La variedad es 100 % tinta del país. Mi primera impresión no fue buena, incluso por un rato pensé que estaba malo. Me había precipitado al probarlo poco tiempo después de abrir la botella. Después me pareció agradable, algo más fuerte de lo que me suele gusta, pero poco a poco le fui cogiendo el gusto y terminó resultando un vino interesante.
Claro que ese interés viene desde el momento en que al tomarlo uno sabe que el un vino joven y por tanto no espera grandes excelencia. No obstante, no estuvo mal. Le daré un 6. Por supuesto la puntuación no es comparable con vinos que no sean jóvenes.

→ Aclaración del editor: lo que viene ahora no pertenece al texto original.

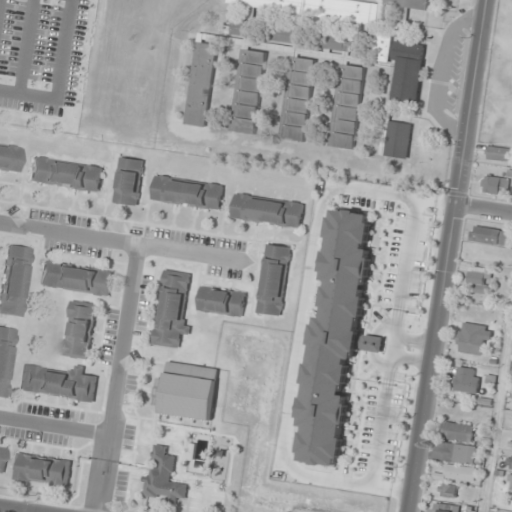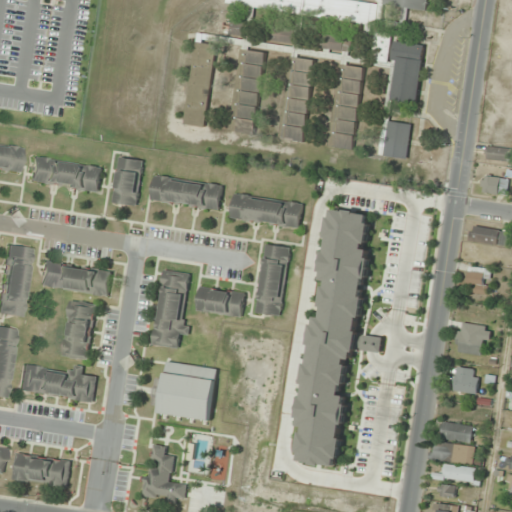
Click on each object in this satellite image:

La segunda botella, la de la imagen de la derecha es del vino que tengo ahora abierto. No os invito a probarlo porque sólo queda un culín. Este me ha gustado más que el anterior. Es también Ribera del Duero joven, del año 2004, de las Bodegas J.A. Calvo Casajús, de Quintana del Pidio, Burgos. El vino se llama Casajús.
Como el anterior monovarietal Tinta del país. Como diría algún guasón, este tiene más cuerpo. Algo más suave pero con un sabor intenso. A este le daría un 7,5. Ya sabeis que yo siempre he creido en los decimales.
Si los encontrais por ahí un día, probadlos. Después, claro, dejad vuestra opinión. Por cierto, me falta el precio, pero no lo tengo ahora. Si lo encuentro os lo comunico.